Landscape level peat restoration to begin this year, says Peat Agency Chief

(foresthints.news) - Indonesia's Peat Restoration Agency Chief, Nazir Foead, has reaffirmed that landscape level peat restoration is to be commenced soon this year.

“This landscape level peat restoration consists of several concessions located in an extensive peat landscape, especially those under the control of one business group, which were afflicted by huge peat fires,” Nazir told foresthints.news on Saturday (Sep 3) while in Riau province to visit a number of fire spots.

Nazir explained that the peat agency will soon be submitting spatially-based legal recommendations to the Environment and Forestry Ministry and Agrarian and Spatial Planning Ministry / National Land Agency as the first stage in the revision of the operational plans of pulpwood and palm oil concessions located in certain landscapes.

“We are prioritizing landscape level peat restoration in the priority regencies as set out in the presidential regulation,” he pointed out.

The Peat Agency Chief added that these recommendations would call for peat restoration efforts to be focused on peatlands burned last year, which covered a substantial area and involved several companies with concessions adjoining each other in a broad landscape.

“We are focusing on saving the peat domes that are scattered throughout the concessions situated in an extensive landscape.”

He went on to describe how the peat agency had already identified several prioritized landscapes this year which would serve as the basis for the peat agency’s recommendations.

“In the event that there are several concessions located in one landscape under the control of a single business group, this will be seen as a measure worthy of attention.
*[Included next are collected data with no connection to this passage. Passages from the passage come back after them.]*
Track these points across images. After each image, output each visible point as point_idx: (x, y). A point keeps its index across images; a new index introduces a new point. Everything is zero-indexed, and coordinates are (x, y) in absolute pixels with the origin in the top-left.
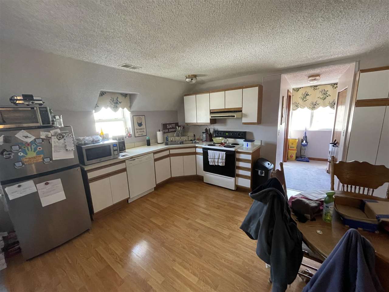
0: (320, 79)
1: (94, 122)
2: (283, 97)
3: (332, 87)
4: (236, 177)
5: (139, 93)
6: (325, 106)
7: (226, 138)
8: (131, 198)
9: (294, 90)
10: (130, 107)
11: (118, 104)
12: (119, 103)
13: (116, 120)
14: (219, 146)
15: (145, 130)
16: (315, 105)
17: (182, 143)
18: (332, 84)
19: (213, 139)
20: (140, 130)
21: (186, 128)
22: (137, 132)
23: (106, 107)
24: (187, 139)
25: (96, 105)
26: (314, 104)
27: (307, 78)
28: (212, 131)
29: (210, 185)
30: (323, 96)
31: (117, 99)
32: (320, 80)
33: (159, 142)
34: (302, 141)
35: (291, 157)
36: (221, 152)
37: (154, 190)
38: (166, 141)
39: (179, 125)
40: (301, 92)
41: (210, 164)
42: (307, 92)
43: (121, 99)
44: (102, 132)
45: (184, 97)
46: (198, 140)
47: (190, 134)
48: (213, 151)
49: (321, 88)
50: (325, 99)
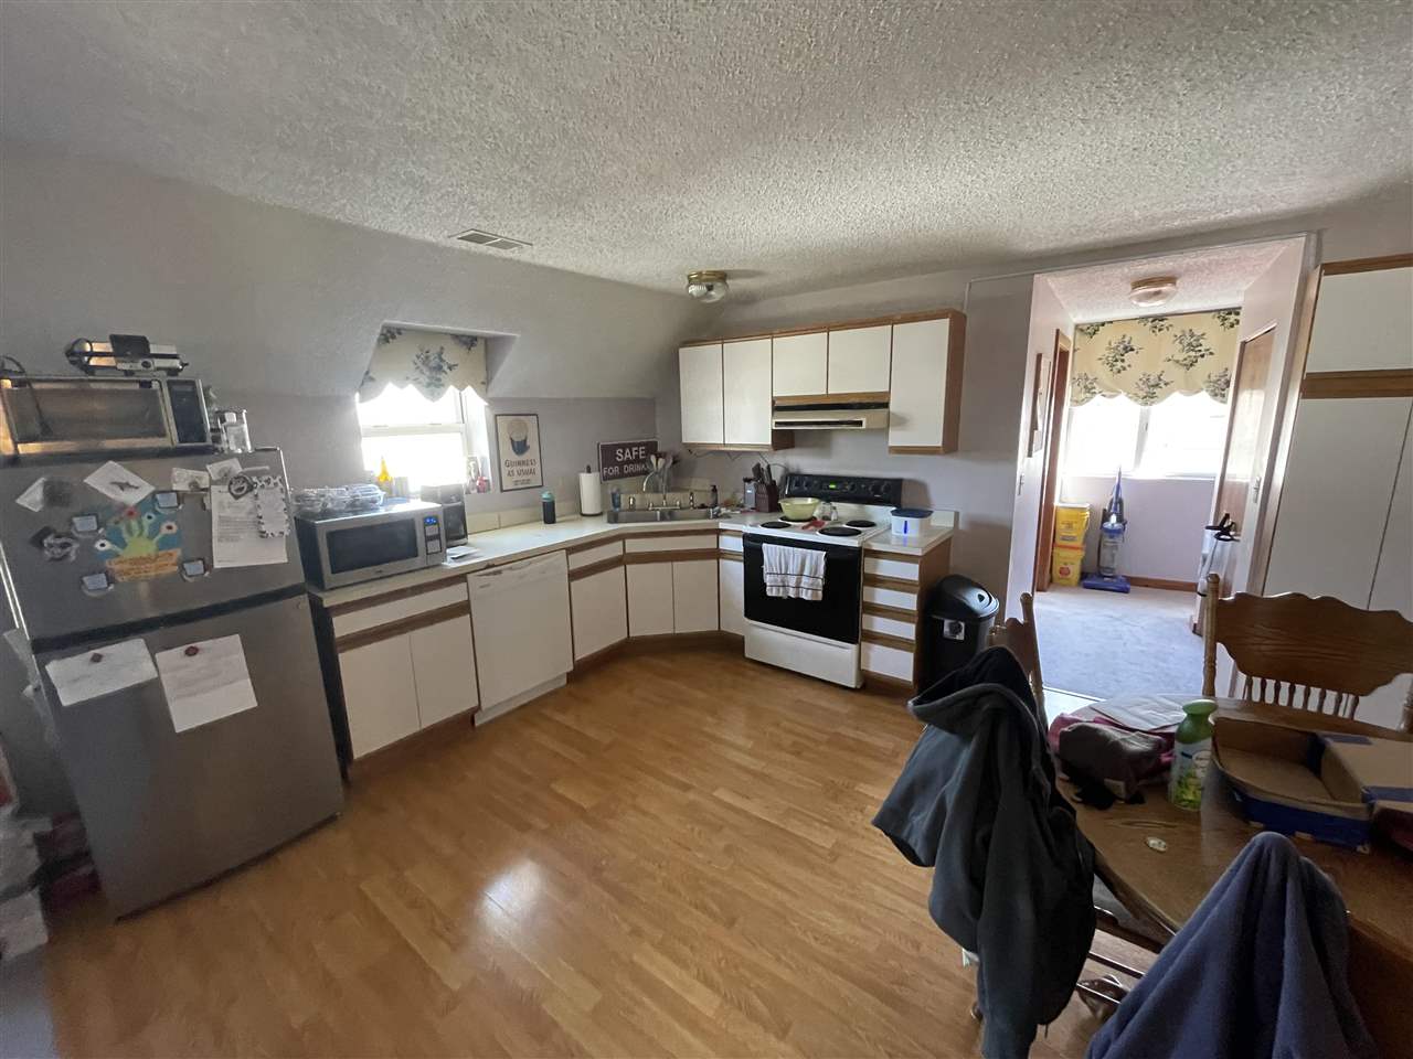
0: (1175, 294)
1: (356, 434)
2: (1039, 357)
3: (1219, 322)
4: (863, 643)
5: (518, 335)
6: (1191, 389)
7: (828, 501)
8: (484, 706)
9: (1082, 330)
10: (484, 385)
11: (444, 372)
12: (448, 371)
13: (435, 429)
14: (804, 528)
15: (537, 467)
16: (1157, 385)
17: (669, 515)
18: (1219, 311)
19: (782, 504)
20: (519, 468)
21: (684, 462)
22: (509, 474)
23: (403, 380)
24: (686, 502)
25: (367, 373)
26: (1152, 383)
27: (1130, 288)
28: (777, 475)
29: (768, 670)
30: (1185, 355)
31: (440, 354)
32: (1178, 295)
33: (584, 512)
34: (1106, 517)
35: (1064, 572)
36: (809, 551)
37: (564, 681)
38: (612, 508)
39: (659, 450)
40: (1106, 340)
41: (769, 594)
42: (1127, 339)
43: (453, 354)
44: (385, 472)
45: (682, 351)
46: (727, 505)
47: (700, 485)
48: (782, 547)
49: (1179, 327)
50: (1191, 365)
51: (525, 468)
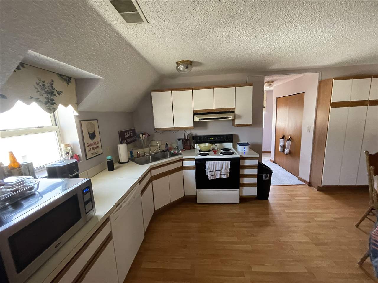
0: (273, 85)
4: (241, 188)
5: (102, 77)
10: (77, 104)
11: (55, 95)
12: (58, 95)
14: (215, 154)
15: (100, 145)
20: (93, 146)
22: (89, 151)
24: (158, 151)
31: (51, 85)
33: (121, 162)
36: (224, 161)
38: (131, 158)
41: (209, 179)
43: (59, 85)
44: (13, 160)
45: (153, 93)
48: (214, 162)
51: (95, 146)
Basically, landscape level peat restoration will have to be performed in an effective manner, including by engaging the communities located in the landscape concerned.”
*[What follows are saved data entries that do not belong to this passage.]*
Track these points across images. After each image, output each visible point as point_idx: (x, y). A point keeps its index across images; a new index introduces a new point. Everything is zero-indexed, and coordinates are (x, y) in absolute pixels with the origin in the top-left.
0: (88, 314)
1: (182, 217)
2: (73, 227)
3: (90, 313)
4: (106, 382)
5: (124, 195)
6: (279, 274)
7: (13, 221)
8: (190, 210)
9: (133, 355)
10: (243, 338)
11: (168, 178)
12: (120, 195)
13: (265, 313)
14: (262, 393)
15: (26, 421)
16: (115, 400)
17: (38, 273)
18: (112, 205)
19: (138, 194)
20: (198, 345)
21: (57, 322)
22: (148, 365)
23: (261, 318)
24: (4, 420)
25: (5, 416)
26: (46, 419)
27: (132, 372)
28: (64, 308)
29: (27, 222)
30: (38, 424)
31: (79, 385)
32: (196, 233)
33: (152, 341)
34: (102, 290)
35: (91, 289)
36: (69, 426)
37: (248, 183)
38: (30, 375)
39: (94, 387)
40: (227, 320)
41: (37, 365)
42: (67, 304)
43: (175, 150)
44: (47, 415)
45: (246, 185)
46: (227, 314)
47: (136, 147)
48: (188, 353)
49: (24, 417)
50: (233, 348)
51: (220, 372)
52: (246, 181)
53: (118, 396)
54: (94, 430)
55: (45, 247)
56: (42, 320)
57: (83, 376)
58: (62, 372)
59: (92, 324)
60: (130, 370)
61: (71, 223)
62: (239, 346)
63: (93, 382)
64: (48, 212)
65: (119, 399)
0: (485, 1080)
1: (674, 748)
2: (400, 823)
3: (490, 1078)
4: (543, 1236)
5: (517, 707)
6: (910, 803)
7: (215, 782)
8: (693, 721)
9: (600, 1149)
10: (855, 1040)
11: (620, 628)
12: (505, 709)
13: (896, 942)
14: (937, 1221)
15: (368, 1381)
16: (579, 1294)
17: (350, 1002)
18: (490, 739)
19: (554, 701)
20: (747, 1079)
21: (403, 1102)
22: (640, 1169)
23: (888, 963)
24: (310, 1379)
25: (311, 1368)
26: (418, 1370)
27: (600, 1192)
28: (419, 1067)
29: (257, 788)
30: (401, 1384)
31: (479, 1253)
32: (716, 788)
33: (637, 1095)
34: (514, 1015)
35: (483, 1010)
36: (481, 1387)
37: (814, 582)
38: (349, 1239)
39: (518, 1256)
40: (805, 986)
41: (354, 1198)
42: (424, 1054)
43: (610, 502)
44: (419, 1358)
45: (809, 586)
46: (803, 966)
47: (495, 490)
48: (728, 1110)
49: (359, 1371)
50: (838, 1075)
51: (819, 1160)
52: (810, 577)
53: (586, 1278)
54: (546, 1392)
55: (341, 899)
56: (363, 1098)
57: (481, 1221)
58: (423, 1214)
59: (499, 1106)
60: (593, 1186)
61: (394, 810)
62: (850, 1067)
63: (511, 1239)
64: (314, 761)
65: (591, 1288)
Nazir reiterated that the massive peat fires mostly from last year, which proved difficult to extinguish with any kind of equipment, took place in drained peat domes located in concession areas, especially in South Sumatra province.

“It is very relevant from a technical perspective to understand why our President asked for peat domes found in concession areas to be included in peat restoration efforts. President Jokowi is a forester, so of course he has good knowledge about peat restoration, and in particular the need for peat domes to be salvaged.”
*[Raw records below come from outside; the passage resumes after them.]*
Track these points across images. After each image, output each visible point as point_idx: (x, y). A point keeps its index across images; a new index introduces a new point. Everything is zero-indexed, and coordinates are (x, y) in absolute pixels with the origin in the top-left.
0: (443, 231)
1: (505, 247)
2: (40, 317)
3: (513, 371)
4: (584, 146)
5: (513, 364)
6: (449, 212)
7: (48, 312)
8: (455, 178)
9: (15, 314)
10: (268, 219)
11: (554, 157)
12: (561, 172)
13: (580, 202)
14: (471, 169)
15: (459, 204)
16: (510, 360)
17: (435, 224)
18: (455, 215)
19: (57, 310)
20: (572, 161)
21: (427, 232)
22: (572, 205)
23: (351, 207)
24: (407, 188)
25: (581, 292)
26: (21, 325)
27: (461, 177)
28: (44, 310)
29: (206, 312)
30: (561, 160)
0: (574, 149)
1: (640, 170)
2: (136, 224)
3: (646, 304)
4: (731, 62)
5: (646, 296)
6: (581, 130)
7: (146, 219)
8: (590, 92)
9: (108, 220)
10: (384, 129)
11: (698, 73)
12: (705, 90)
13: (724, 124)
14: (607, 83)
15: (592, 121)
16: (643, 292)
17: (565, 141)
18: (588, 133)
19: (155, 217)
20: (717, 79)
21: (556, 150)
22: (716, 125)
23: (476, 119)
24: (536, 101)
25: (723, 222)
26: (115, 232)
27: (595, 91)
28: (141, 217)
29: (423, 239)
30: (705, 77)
He emphasized that business groups whose concessions were partly made up of peat domes would certainly have to be prepared to take part in the peat restoration scheme. This, he added, was in the long-term interests of the business groups, especially in terms of long-term business sustainability.

“It is essential that we have the commitment of the owners of pulp & paper and palm oil business groups that they are willing to phase out doing business in peat domes. To this end, we are continuing to communicate with these owners. Clearly they need to accept the directive of the President to phase out any business that involves peat domes.”

Nazir explained that this phasing-out process would be incorporated into the revised operational plans of companies whose business presently still involves peat domes in their concessions.

“The revised operational plans of these companies will serve as a test of the owners’ commitment. We require a legally-binding commitment in the form of revisions to these legal documents.”